Row and column vectors in MATLAB - Time & Space Complexity
We want to understand how the time it takes to work with row and column vectors changes as their size grows.
Specifically, how does the time to create or access elements in these vectors grow when the vector gets longer?
Analyze the time complexity of the following code snippet.
% Create a row vector with n elements
n = 1000;
rowVec = 1:n;
% Create a column vector with n elements
colVec = (1:n)';
% Access each element in the row vector
for i = 1:n
val = rowVec(i);
end
This code creates row and column vectors of size n and then accesses each element in the row vector one by one.
- Primary operation: Accessing each element of the row vector inside the for-loop.
- How many times: The loop runs n times, once for each element.
As the vector size n grows, the number of element accesses grows at the same rate.

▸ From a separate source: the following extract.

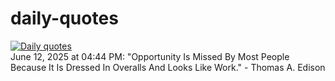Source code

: # daily-quotes
[![Daily quotes](https://github.com/ceepu8/daily-quotes/actions/workflows/daily-quote.yml/badge.svg)](https://github.com/ceepu8/daily-quotes/actions/workflows/daily-quote.yml)<br/>
June 12, 2025 at 04:44 PM: "Opportunity Is Missed By Most People Because It Is Dressed In Overalls And Looks Like Work." - Thomas A. Edison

| Input Size (n) | Approx. Operations |
|---|---|
| 10 | 10 element accesses |
| 100 | 100 element accesses |
| 1000 | 1000 element accesses |
Pattern observation: The number of operations grows directly in proportion to the size of the vector.
Time Complexity: O(n)
This means the time to access all elements grows linearly as the vector gets longer.
[X] Wrong: "Accessing elements in a row vector is faster than in a column vector because of their shape."
[OK] Correct: Both row and column vectors store elements in memory similarly, so accessing each element one by one takes the same amount of time.
Understanding how vector size affects operation time helps you explain efficiency clearly and shows you know how data layout impacts performance.
"What if we accessed elements in a column vector inside the loop instead of a row vector? How would the time complexity change?"